┌─ Input data

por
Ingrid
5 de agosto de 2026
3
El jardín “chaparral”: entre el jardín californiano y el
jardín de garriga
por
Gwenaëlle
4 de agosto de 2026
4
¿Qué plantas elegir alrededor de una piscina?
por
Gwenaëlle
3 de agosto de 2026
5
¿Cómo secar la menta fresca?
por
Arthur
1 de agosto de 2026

└─
┌─ Input data

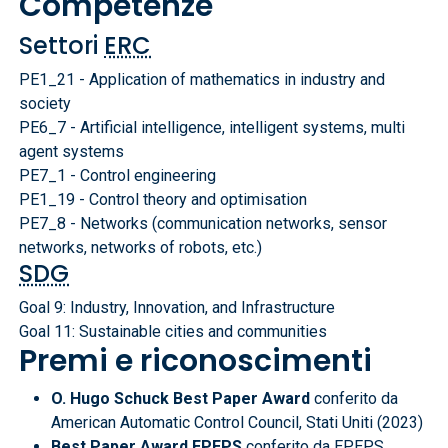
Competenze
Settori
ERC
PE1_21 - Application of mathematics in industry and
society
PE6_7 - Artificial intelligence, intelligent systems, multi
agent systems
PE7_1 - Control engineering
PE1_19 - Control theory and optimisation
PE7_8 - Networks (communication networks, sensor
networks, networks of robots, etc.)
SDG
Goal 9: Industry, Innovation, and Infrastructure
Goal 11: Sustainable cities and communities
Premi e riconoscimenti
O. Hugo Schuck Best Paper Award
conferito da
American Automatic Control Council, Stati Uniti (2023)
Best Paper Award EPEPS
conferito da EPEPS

└─

§ What is needed
With "Best" as the word to match, copy each line of the records that has it.

§ Solution below
O. Hugo Schuck Best Paper Award
Best Paper Award EPEPS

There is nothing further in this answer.